4. Man’s Search for Meaning, by Viktor Frankl
Austrian born psychologist Viktor E. Frankl spent the years 1942 through 1945 laboring in four different concentration camps, including Auschwitz. In this time, he lost his parents, brother, and pregnant wife to the vile brutality of Adolf Hitler and the Nazis. Within months of liberation, Frankl, trying to make sense of his experience, wrote the manuscript in just 9 days. The resulting memoir is one of the most profound works of non-fiction of the 20th century, if not all time. In it, he asserts that, contrary to the theories of Sigmund Freud, the primary human drive is not pleasure but in fact the discovery and pursuit of meaning through adversity. He spent the rest of his life promoting his logotherapy, publishing over 30 books and serving as a visiting professor at Harvard and Stanford, among other universities. In our current age of social media and cultural malaise, it’s very easy to play the victim, resent others, and prioritize the wrong things. This book will readjust your perspective very quickly. I’ve read it twice now and plan on doing so again soon.
5. Antifragile: Things That Gain from Disorder, by Nassim Nicholas Taleb
Nassim Nicholas Taleb is a former options trader turned statistician, risk analyst, philosopher, and essayist. He gained notoriety in the 2000s by warning against (and betting on) the 2008 financial crises.
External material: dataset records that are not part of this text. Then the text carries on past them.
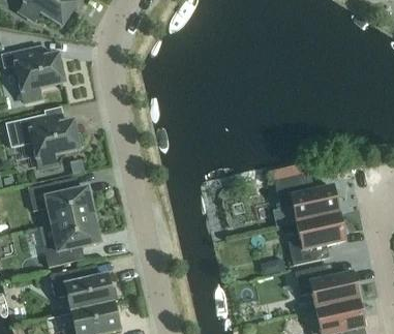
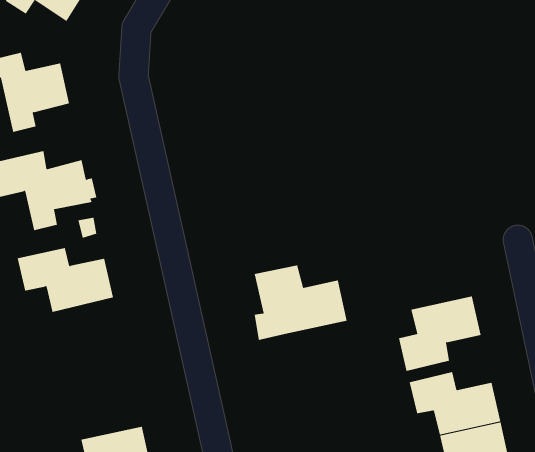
building: [275,175,339,226] -> [254,265,348,340]
building: [39,214,100,267] -> none
building: [51,268,114,311] -> none

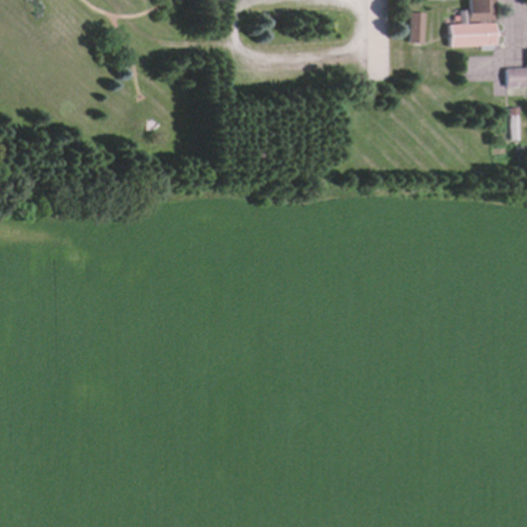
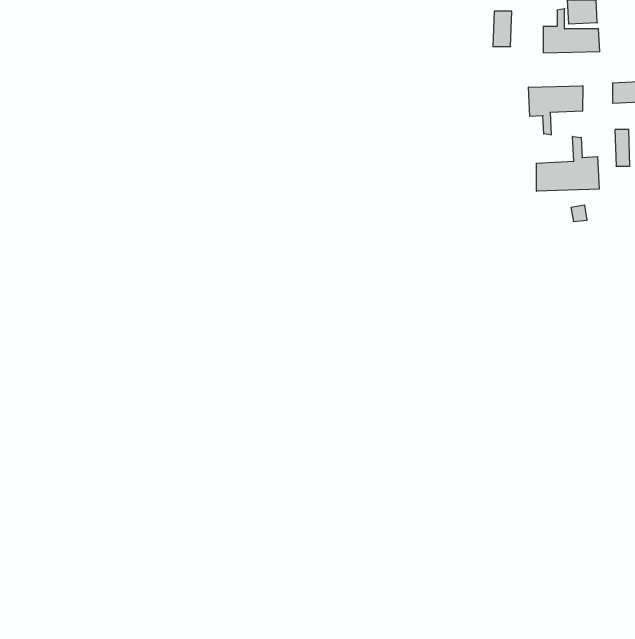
building: none -> [529,86,583,135]
building: none -> [536,136,599,191]

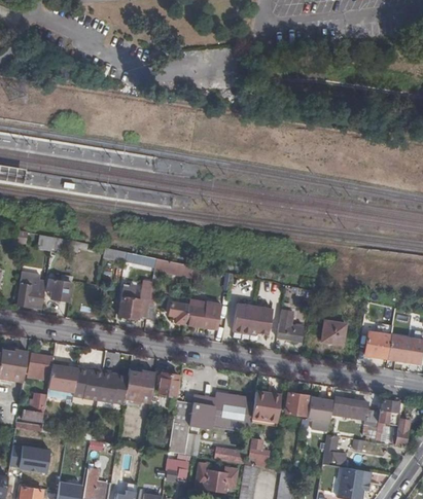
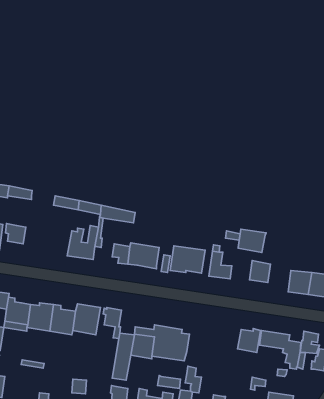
building: none -> [238,229,266,252]
building: [252,391,282,426] -> none
building: [285,393,308,416] -> none

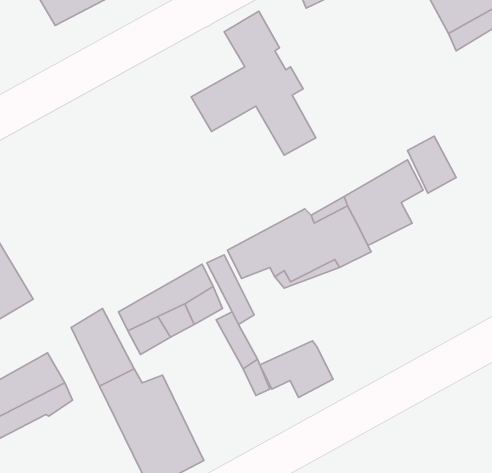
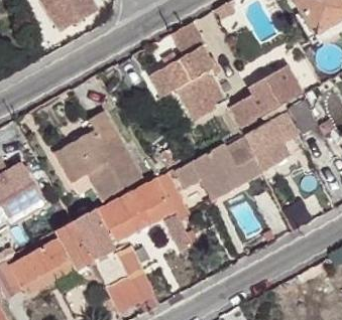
building: none -> [229,64,303,128]
building: none -> [54,114,138,200]
building: none -> [51,221,89,268]
building: [260,341,333,397] -> none

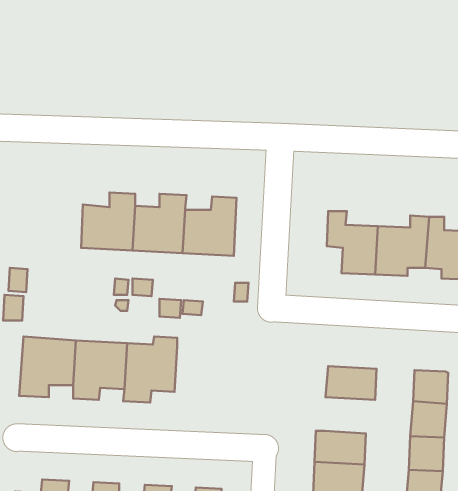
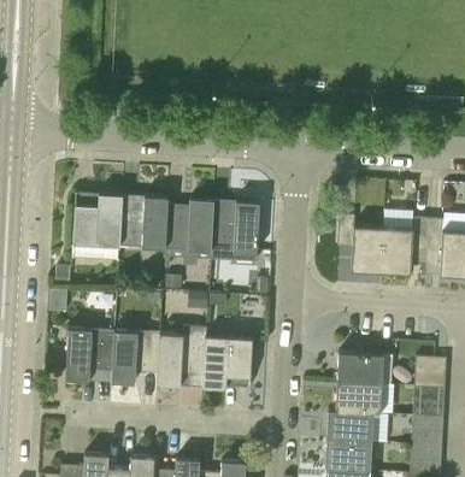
building: none -> [72,194,122,247]
building: none -> [202,335,252,389]
building: none -> [336,381,382,413]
He is one of my absolute favorite contemporary thinkers, and Antifragile, part of the author’s Incerto series, is the book the world needs right now. In short, antifragile (a term he coined) describes the exact opposite of fragile—meaning things (usually complex systems) that not only withstand shocks but actually thrive when exposed to volatility, randomness, disorder, stressors, risk, and uncertainty. The book is an astonishing tour de force across history, politics, economics, philosophy, medicine, and biology, and much of the way I think today is owed to its contents. His irreverent writing style pulls no punches as he takes aim at the conventional wisdom of modern bureaucratic society. And whether you agree with him or not, the book is certain to make you rethink the way you organize your own life as well as reconsider how much trust you put in the so-called “expert” class.